Human being have this same brain, it’s called the amygdala or lizard bain. It’s next to the brain stem. That’s the part of the brain that is hardwired to step in during moments when self-preservation is in effect. The lizard brain isn’t helping us lately. It’s not helping us because it’s the reflex of worrying. This lizard brain persuades parents to send their kids to a famous college just in case. It’s the one that tells us to play it safe and listen to the industrialists.

The lizard brain is the voice in the back of your head that says, “Don’t do this, it might now work. Don’t do this, it’s never been down before. Don’t do this, it isn’t proven.” When you heard this voice it is a lesson to you that you are on the right path.

It’s a compass and radar signaling when you’re about to do something important.

Almost every single big innovation to come out of Silicon Valley was something that venture capitalists didn’t like. In the book industry, almost every best-seller is a “surprise” best-seller because the obvious ones don’t usually work.

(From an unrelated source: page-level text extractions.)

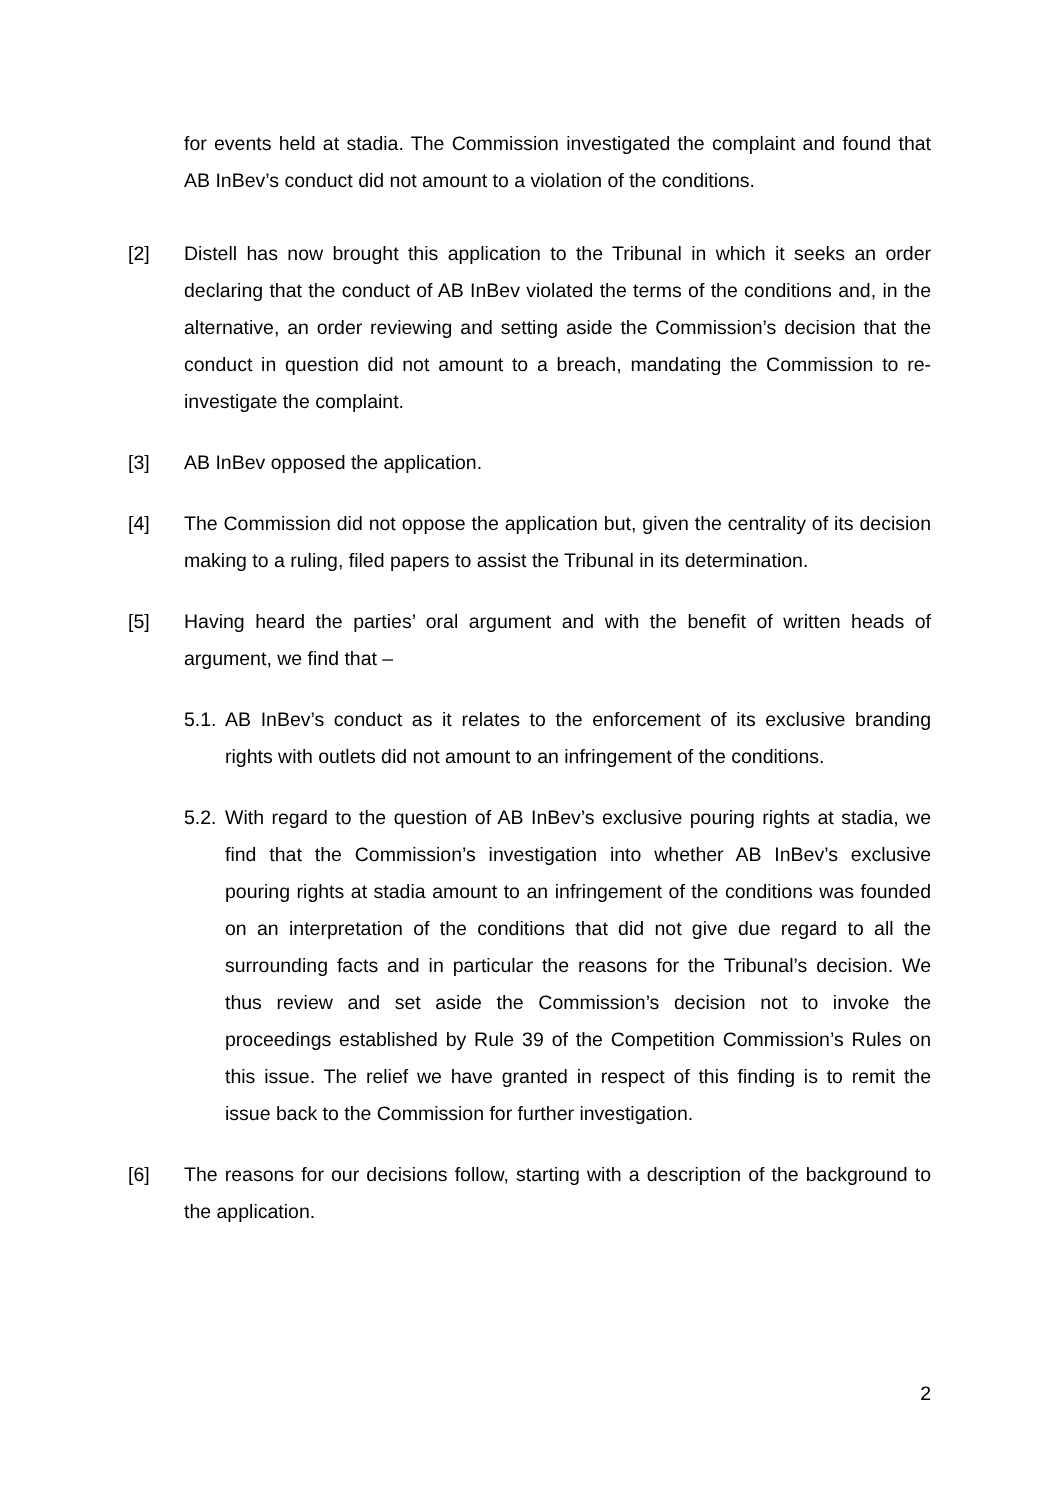for events held at stadia. The Commission investigated the complaint and found that AB InBev’s conduct did not amount to a violation of the conditions.
[2] Distell has now brought this application to the Tribunal in which it seeks an order declaring that the conduct of AB InBev violated the terms of the conditions and, in the alternative, an order reviewing and setting aside the Commission’s decision that the conduct in question did not amount to a breach, mandating the Commission to re-investigate the complaint.
[3] AB InBev opposed the application.
[4] The Commission did not oppose the application but, given the centrality of its decision making to a ruling, filed papers to assist the Tribunal in its determination.
[5] Having heard the parties’ oral argument and with the benefit of written heads of argument, we find that –
5.1.
AB InBev’s conduct as it relates to the enforcement of its exclusive branding rights with outlets did not amount to an infringement of the conditions.
5.2.
With regard to the question of AB InBev’s exclusive pouring rights at stadia, we find that the Commission’s investigation into whether AB InBev’s exclusive pouring rights at stadia amount to an infringement of the conditions was founded on an interpretation of the conditions that did not give due regard to all the surrounding facts and in particular the reasons for the Tribunal’s decision. We thus review and set aside the Commission’s decision not to invoke the proceedings established by Rule 39 of the Competition Commission’s Rules on this issue. The relief we have granted in respect of this finding is to remit the issue back to the Commission for further investigation.
[6] The reasons for our decisions follow, starting with a description of the background to the application.
2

If it’s risky, it’s worth making.

Why We Connect

In the connection economy, all the value is being created by people who are connected to other people for a reason. We’re not connecting to the boring people, we’re not connecting to the safe people, and we’re not connecting to the cheap people. We’re connecting to people we care about who are doing work that matters.

Ask yourself:

  1. What is school for? How can we possibly fix school if we can’t agree on what it’s for?
  2. If you think you’re a Maker, what have you made recently that was a complete and epic failure? And if you’re a Maker and you make something and it’s interesting, how dare you not share it? How dare you hide from us what you made? That hiding is the work of the lizard brain. It’s putting what you make into the world that enables you to connect. It’s the connecting that enables you to get better at it.

There has never ever been, in the history of mankind, a better moment to be someone who has something to say. The Internet gives you a platform for a real sort of making, the making of connections, making things that matter and making a difference.